Her look lingers over the glass vials.
“There is no end here for you but your own end.” Fama’s voice is a soft-silk sigh, her breath a thin caress. “No tears, Cecile; you are stronger than that. Know that you are not the first young wife to succumb in such a way, and you will not be the last.” Her smile is thin and throaty, as though her lips creak with it, and two fingers sink into her worn robe to emerge with something dangling in-between them. Cecile watches the bottle from her mirror, captivated by the colorless liquid that swishes among the glass walls.
“Two drops is all it will take.” Fama’s tone is as lulling as ever; those fingers brush her hair apart. “Tasteless when diluted in wine.”
Something stirs inside her, and Cecile clamps a palm over her midsection, mouth pallid with an emerging guilt.
“But his child…” she starts, stumbles, and stops herself.
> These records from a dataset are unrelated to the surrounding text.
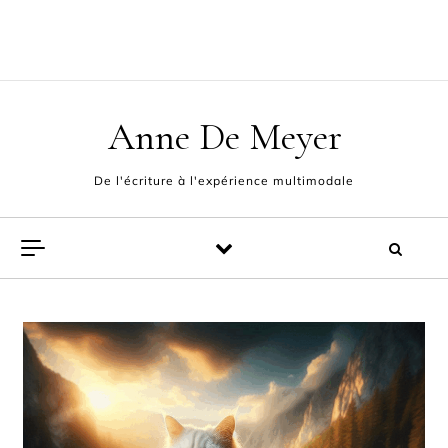
Skip to content
ACCUEIL
L’AUTEUR
POÈMES
EXPÉRIENCE MULTIMODALE
FABLES ET PAMPHLETS
CONTACT
Anne De Meyer
De l'écriture à l'expérience multimodale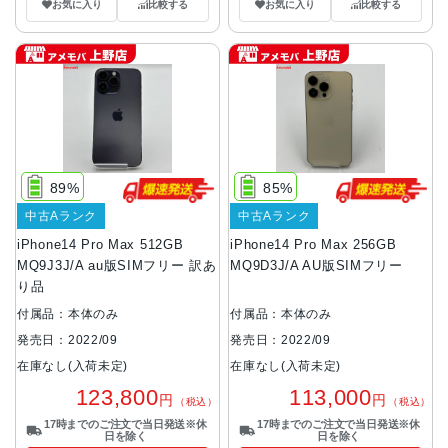
お気に入り
比較する
お気に入り
比較する
89%
85%
中古Aランク
中古Aランク
iPhone14 Pro Max 512GB
iPhone14 Pro Max 256GB
MQ9J3J/A au版SIMフリー 訳あ
MQ9D3J/A AU版SIMフリー
り品
付属品：本体のみ
付属品：本体のみ
発売日：2022/09
発売日：2022/09
在庫なし(入荷未定)
在庫なし(入荷未定)
123,800
113,000
円
円
（税込）
（税込）
17時までのご注文で当日発送※休
17時までのご注文で当日発送※休
日を除く
日を除く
His child. His property. She knows that he values the baby on the same level he now sees her; it would sooner end up by the doorstep or shoved down a sooty alleyway by one of the servants. No, better yet to take what belongs to him. A greater agony she could not hope to draw than to leave him bereft of his own possession.
“You will not leave me, will you?” She is a child again; weak, clinging. That smile curls before her eyes, and she feels the airy kiss fall against her jeweled scalp. The black eyes are filled with an edgy hunger.
“Never, my lady. Not until all is done.” The bottle is warm against Cecile’s eager palm.